Must cities grow to compete?
On 6 April 2016, Designing Buildings Wiki attended The Happold Foundation event ‘Must cities grow to compete?’, part of their City Conversations series.
The conversation examined the relationship between infrastructure and economic and spatial growth, in terms of how a sustainable and resilient city can maintain its competitiveness, employment, transport, housing and quality of life.
The chair Dr Jim Coleman, Head of Economics at Buro Happold, began by explaining that the modern city is driven by growth and that economically resilient cities continue to be a magnet for migration, which is itself a key driver. He pointed to projections for London where top-level population estimates suggest around 13 million people by 2050, requiring a £1.3 trillion investment in infrastructure.
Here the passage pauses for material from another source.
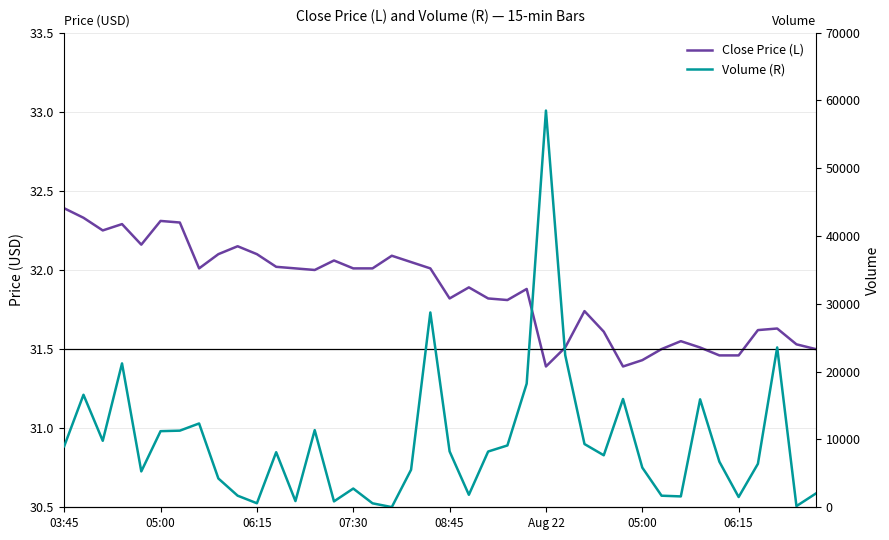

Read the Volume (R) value at 36.

6413.0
However, he suggested the unequal growth of modern cities might ultimately lead to their demise. For example, what happens when the people who generate the wealth of a city start to migrate to places with a better quality of life, and can we control this anyway? Or, do we simply have to learn to live with a sub-optimal or over-burdened infrastructure?
Yolande Barnes, Head of World Research at Savills, was firmly of the belief that there will need to be a “fundamental change in the way we think about what a city is”, claiming that an outdated notion of growth was not a good starting point, and rephrasing the subject of the debate as ‘what are competing cities doing that enables them to grow?’
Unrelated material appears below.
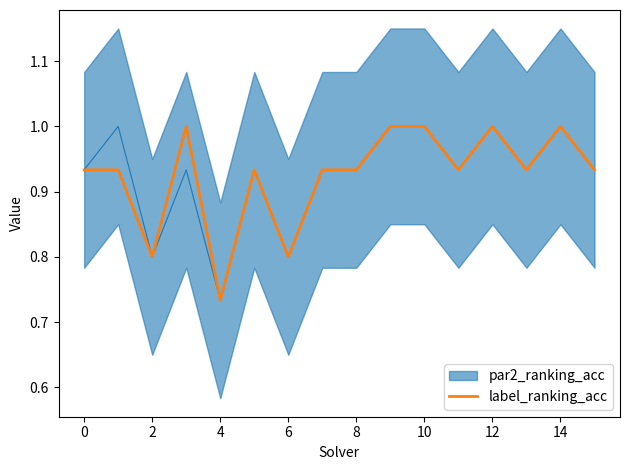

Reading left to right, what are all the values shown in this chart?

0.9	0.9	0.8	1.0	0.7	0.9	0.8	0.9	0.9	1.0	1.0	0.9	1.0	0.9	1.0	0.9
She cited her observation that aside from the megacities – London, Tokyo, Los Angeles, and so on – other competitive cities remain comparatively small, such as Austin, Berlin, Dublin and in particular, San Francisco, which is at the heart of the digital tech world while accommodating fewer than a million people. She claimed that Asian urbanisation is very different, being highly-zoned and segmented, with the example of Kuala Lumpur, a “series of shopping malls with houses in between”.
By challenging the traditional notion of ‘the city’, she suggested that urban dispersal will become more prevalent, and that London need not be so centralised – with places like Margate becoming “almost Shoreditch-on-Sea”. She argued that in several years “we will be talking about the failure of suburbia in the same way we talked about the failure of the inner city slums”. Changing the business model for land ownership, that is currently so segmented, could, she said, facilitate the “budging up”, that is needed for greater densification.
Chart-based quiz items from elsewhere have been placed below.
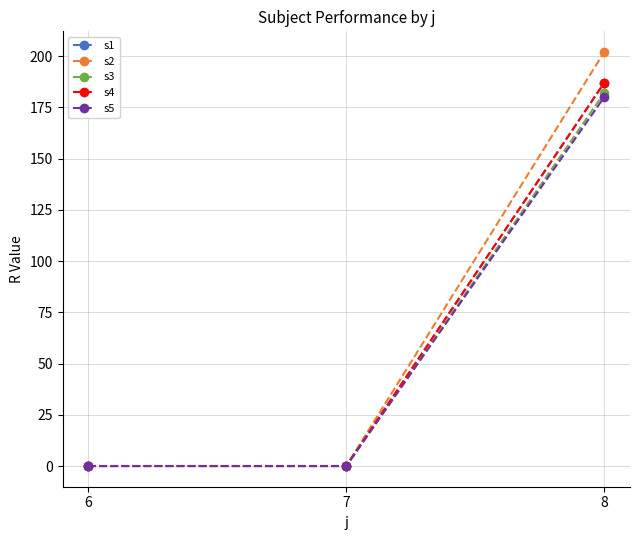

Reading left to right, list all the values displayed in this chart.

s1: 0	0	187
s2: 0	0	202
s3: 0	0	182
s4: 0	0	187
s5: 0	0	180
Peter Bishop, Professor of Urban Design at The Bartlett, UCL, began by reflecting that in terms of growth, if a city is to survive is has to get certain things right – health, infrastructure, employment, and so on. Cities that fail to address their infrastructure and governance will decline. He argued that the 21st century may well see the spectre of cities that have grown significantly beginning to fail. Where cities grow based on migration rather than economic growth, such as many of the expanding Asian and African cities, there are more risks for their long-term sustainability.
Andrew Carter, Deputy Chief Executive of the Building Centre, said that for a city to be successful it must be “jam-packed with highly-skilled people” rather than just being full of people. In this respect it could still be small but be very competitive, such as Cambridge, and that it was crucial to refocus attention on productivity rather than growth.
He argued that more northern cities are struggling because of the lack of business and innovation rather than supply-side issues such as not enough affordable housing. In the short term places such as Hull are likely to shrink – “we may not be able to revolutionise them, regardless of how many misguided policy attempts are made to do so, but we can help the people adjust”. When we constrain growth, he said, we need to be mindful of the distribution of effects as the low waged/low skilled are disproportionately affected.
Nick Turner, Founder and Managing Partner of Stratforma, began by presenting figures showing that London is first for global growth, overnight visitors, global talent, and so on. However, he said the global economy and talent is shifting to the east, which is troubling investors, particularly with the uncertainty of the EU referendum.
He made the case that there needs to be improved digital connectivity, more technical talent training, and improved funding for SMEs. There are still large sections of London that are deprived and lack skills, he said before going on to describe how a large part of his role as advisor to the Mayor of London has been to reach those children and adults in deprived communities, try and ‘up-skill’ them, and make sure they are not left behind.
He said that no one had ever come to him and asked for advice on ‘how to shrink a city’. On the contrary he asserted that “growth is good!”, a point that was taken almost to be axiomatic by the panel, despite a question from Designing Buildings Wiki asking why this was so and that, on the contrary, city growth might not be entirely good, sustainable or desirable for the people living there. It was a challenge to the ‘conventional wisdom’ that could surely furnish further debate in the future.